Shell, which signed the first shale gas production-sharing contract in China, will trim its project in Sichuan province because of geological challenges and the area’s dense population.

The Anglo-Dutch company along with China National Petroleum Corp. had planned billions of dollars in investment from this year to meet the country’s energy demand, the world’s largest. Shell now plans to focus chiefly on the development of the Changbei tight gas field in the Shaanxi region.

“In Sichuan progress has been slower and more difficult than we might have hoped: partly geological reasons, partly some of the challenges of operating in the very highly populated agricultural region,” Shell CFO Simon Henry told investors Sept. 5 in New York. “It’s likely it will be smaller than originally envisaged.”
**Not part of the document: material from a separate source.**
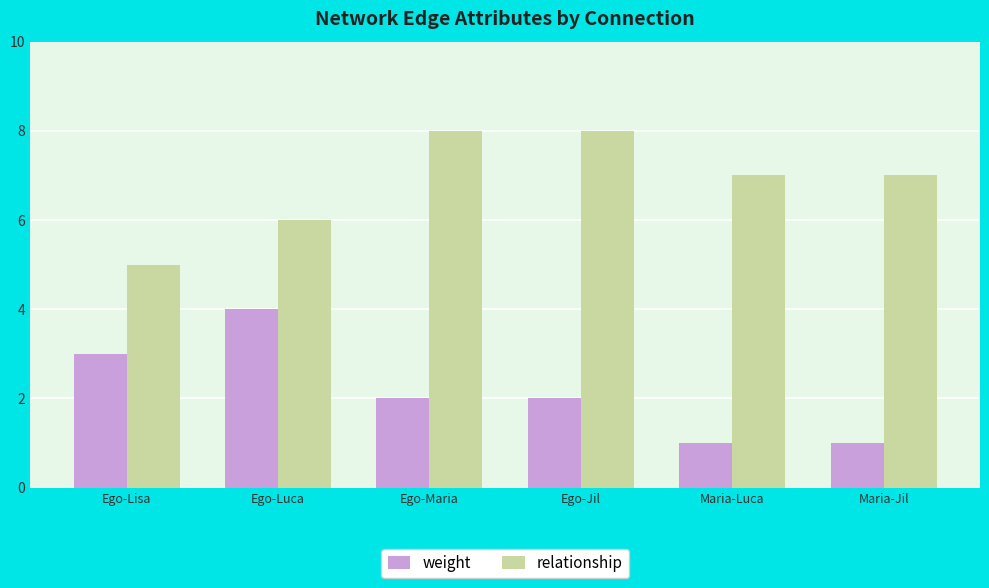

What is the maximum value for relationship?

8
China may miss its 2020 target for shale-gas production as a lack of infrastructure and technology hampers development of the world’s biggest reserves, a government official said in July. The nation had set a national output target of as much as 100 Bcm (3.5 Tcf) by the end of the decade. U.S. production reached about 290 Bcm (10 Tcf) in 2012.

Shell executives will travel to China next week for talks with partners, Henry said. “It’s not looking like a major part of the investment program going forward” in Sichuan, he said.

Separately, Shell plans to reduce about $500 million in capital and operating costs in North America’s exploration projects this year, Marvin Odum, Shell’s Upstream Americas director, also told investors at the same presentation.